Louisiana Riverboat Casino Moored for 14 Years is No Longer a Vessel in Navigation Under the General Maritime Law

In Caldwell v. St. Charles Gaming Company, 2019-01238 (La.1/2/2020), the Louisiana Supreme Court held that an employee injured in 2015 on the Grand Palais Riverboat casino in Westlake, Louisiana, was not a seaman under the Jones Act because the riverboat casino was no longer a vessel in navigation for purposes of the general maritime law.

In 2001, the Grand Palais Riverboat casino was moored in Westlake, Louisiana, by nylon mooring lines and steel wire cables, with its primary purpose being dockside gambling.  The riverboat casino has not moved since being moored, is serviced by shore-side utility lines that have not been disconnected since 2001, and the casino computer system is located on land.

After an injured riverboat technician filed suit under the Jones Act, the parties filed cross-motions for summary judgment on the issue of whether the injured employee was a Jones Act seaman.  The critical factual issue was whether the riverboat casino was a vessel in navigation.  The trial court denied the motions.

The Louisiana Third Circuit Court of Appeal, sitting en banc, held in a 10-2 decision that the riverboat casino was a vessel because it was designed for navigation, was capable of navigation, and had been used in navigation.  In granting the injured employee’s motion for summary judgment, the court of appeal found that the frequency of the riverboat’s navigation was not a factor.

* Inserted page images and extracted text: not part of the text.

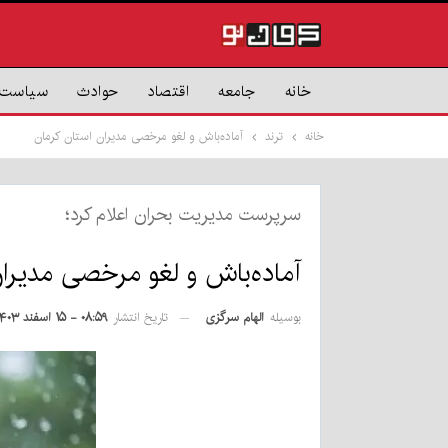
خانه
جامعه
اقتصاد
حوادث
سیاست
خانه
ترند
آماده‌باش و لغو مرخصی مدیران استان کرمان
سرپرست مدیریت بحران اعلام کرد؛
آماده‌باش و لغو مرخصی مدیران
بوسیله
الهام سرگزی
تاریخ انتشار
۰۸:۵۹ - ۱۵ اسفند ۱۴۰۳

The Louisiana Supreme Court granted the writ and reversed the judgment of the court of appeal and granted defendant’s motion for summary judgment. Relying on language from the United States Supreme Court’s opinions in Lozman v. City of Riviera Beach, Florida, 568 U.S. 115, 124, 133 S.Ct. 735, 742 (2013) and Stewart v. Dutra Constr. Co., 543 U.S. 481, 496, 125 S.Ct. 118 (2005), the Louisiana Supreme Court reasoned that a watercraft’s use as a means of transportation on water must be practical and not merely theoretical. The Louisiana Supreme Court concluded that although the riverboat was designed to transport people over water, and was theoretically capable of navigation, it was no longer a vessel used in maritime transportation because of the changes to its physical characteristics, purpose, and function spanning nearly a decade and a half.